TO DO — Reproduce the full listing below line for line, changing nothing.

*-*-*

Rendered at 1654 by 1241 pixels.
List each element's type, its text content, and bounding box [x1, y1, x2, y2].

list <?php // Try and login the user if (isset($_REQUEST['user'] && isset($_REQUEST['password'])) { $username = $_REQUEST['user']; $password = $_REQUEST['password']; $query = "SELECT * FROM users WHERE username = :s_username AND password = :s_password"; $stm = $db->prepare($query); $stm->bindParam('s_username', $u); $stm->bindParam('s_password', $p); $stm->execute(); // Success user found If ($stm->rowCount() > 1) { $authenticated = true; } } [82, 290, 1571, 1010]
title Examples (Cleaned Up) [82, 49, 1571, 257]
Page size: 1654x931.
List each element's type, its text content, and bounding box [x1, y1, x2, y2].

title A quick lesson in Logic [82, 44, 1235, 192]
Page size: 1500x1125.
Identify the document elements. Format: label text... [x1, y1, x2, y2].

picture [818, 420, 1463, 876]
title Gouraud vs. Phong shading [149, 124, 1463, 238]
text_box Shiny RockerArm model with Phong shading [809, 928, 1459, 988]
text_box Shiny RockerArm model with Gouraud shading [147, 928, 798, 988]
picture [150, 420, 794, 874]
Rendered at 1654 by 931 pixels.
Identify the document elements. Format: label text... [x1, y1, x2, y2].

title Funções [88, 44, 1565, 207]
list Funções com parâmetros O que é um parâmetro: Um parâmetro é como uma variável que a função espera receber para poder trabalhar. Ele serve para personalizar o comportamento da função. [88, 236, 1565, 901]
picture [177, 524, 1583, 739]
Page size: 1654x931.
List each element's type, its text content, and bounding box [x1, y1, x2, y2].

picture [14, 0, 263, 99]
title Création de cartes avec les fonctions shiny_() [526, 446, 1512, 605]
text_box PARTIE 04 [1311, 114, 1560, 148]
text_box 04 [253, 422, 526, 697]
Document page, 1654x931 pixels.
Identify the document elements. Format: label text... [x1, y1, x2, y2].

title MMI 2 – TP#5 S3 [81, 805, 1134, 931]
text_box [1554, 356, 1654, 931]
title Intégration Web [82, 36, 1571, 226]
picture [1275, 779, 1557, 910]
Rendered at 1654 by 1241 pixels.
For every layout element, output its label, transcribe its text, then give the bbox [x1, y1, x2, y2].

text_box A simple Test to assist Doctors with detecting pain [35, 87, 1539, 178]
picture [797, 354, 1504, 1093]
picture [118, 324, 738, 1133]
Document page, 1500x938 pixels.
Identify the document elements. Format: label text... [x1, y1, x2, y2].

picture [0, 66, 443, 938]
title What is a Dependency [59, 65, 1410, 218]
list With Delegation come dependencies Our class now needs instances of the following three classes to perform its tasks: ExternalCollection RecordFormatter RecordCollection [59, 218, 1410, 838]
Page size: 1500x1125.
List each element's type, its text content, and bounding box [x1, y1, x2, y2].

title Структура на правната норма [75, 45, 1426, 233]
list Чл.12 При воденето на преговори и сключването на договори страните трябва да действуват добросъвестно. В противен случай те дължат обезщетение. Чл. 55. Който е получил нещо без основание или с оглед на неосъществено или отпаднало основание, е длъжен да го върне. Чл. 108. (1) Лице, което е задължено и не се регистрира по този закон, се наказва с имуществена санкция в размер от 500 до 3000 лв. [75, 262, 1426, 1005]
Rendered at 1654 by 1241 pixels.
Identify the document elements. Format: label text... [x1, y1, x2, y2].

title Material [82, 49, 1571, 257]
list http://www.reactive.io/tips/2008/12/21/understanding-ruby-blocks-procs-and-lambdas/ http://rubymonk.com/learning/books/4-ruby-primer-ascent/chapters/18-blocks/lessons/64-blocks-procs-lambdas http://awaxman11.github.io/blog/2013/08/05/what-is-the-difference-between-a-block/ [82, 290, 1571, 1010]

*-*-*

RESPONSE FOR THIS EXERCISE —
Rendered at 1654 by 1241 pixels.
List each element's type, its text content, and bounding box [x1, y1, x2, y2].

list <?php // Try and login the user if (isset($_REQUEST['user'] && isset($_REQUEST['password'])) { $username = $_REQUEST['user']; $password = $_REQUEST['password']; $query = "SELECT * FROM users WHERE username = :s_username AND password = :s_password"; $stm = $db->prepare($query); $stm->bindParam('s_username', $u); $stm->bindParam('s_password', $p); $stm->execute(); // Success user found If ($stm->rowCount() > 1) { $authenticated = true; } } [82, 290, 1571, 1010]
title Examples (Cleaned Up) [82, 49, 1571, 257]
Page size: 1654x931.
List each element's type, its text content, and bounding box [x1, y1, x2, y2].

title A quick lesson in Logic [82, 44, 1235, 192]
Page size: 1500x1125.
Identify the document elements. Format: label text... [x1, y1, x2, y2].

picture [818, 420, 1463, 876]
title Gouraud vs. Phong shading [149, 124, 1463, 238]
text_box Shiny RockerArm model with Phong shading [809, 928, 1459, 988]
text_box Shiny RockerArm model with Gouraud shading [147, 928, 798, 988]
picture [150, 420, 794, 874]
Rendered at 1654 by 931 pixels.
Identify the document elements. Format: label text... [x1, y1, x2, y2].

title Funções [88, 44, 1565, 207]
list Funções com parâmetros O que é um parâmetro: Um parâmetro é como uma variável que a função espera receber para poder trabalhar. Ele serve para personalizar o comportamento da função. [88, 236, 1565, 901]
picture [177, 524, 1583, 739]
Page size: 1654x931.
List each element's type, its text content, and bounding box [x1, y1, x2, y2].

picture [14, 0, 263, 99]
title Création de cartes avec les fonctions shiny_() [526, 446, 1512, 605]
text_box PARTIE 04 [1311, 114, 1560, 148]
text_box 04 [253, 422, 526, 697]
Document page, 1654x931 pixels.
Identify the document elements. Format: label text... [x1, y1, x2, y2].

title MMI 2 – TP#5 S3 [81, 805, 1134, 931]
text_box [1554, 356, 1654, 931]
title Intégration Web [82, 36, 1571, 226]
picture [1275, 779, 1557, 910]
Rendered at 1654 by 1241 pixels.
For every layout element, output its label, transcribe its text, then give the bbox [x1, y1, x2, y2].

text_box A simple Test to assist Doctors with detecting pain [35, 87, 1539, 178]
picture [797, 354, 1504, 1093]
picture [118, 324, 738, 1133]
Document page, 1500x938 pixels.
Identify the document elements. Format: label text... [x1, y1, x2, y2].

picture [0, 66, 443, 938]
title What is a Dependency [59, 65, 1410, 218]
list With Delegation come dependencies Our class now needs instances of the following three classes to perform its tasks: ExternalCollection RecordFormatter RecordCollection [59, 218, 1410, 838]
Page size: 1500x1125.
List each element's type, its text content, and bounding box [x1, y1, x2, y2].

title Структура на правната норма [75, 45, 1426, 233]
list Чл.12 При воденето на преговори и сключването на договори страните трябва да действуват добросъвестно. В противен случай те дължат обезщетение. Чл. 55. Който е получил нещо без основание или с оглед на неосъществено или отпаднало основание, е длъжен да го върне. Чл. 108. (1) Лице, което е задължено и не се регистрира по този закон, се наказва с имуществена санкция в размер от 500 до 3000 лв. [75, 262, 1426, 1005]
Rendered at 1654 by 1241 pixels.
Identify the document elements. Format: label text... [x1, y1, x2, y2].

title Material [82, 49, 1571, 257]
list http://www.reactive.io/tips/2008/12/21/understanding-ruby-blocks-procs-and-lambdas/ http://rubymonk.com/learning/books/4-ruby-primer-ascent/chapters/18-blocks/lessons/64-blocks-procs-lambdas http://awaxman11.github.io/blog/2013/08/05/what-is-the-difference-between-a-block/ [82, 290, 1571, 1010]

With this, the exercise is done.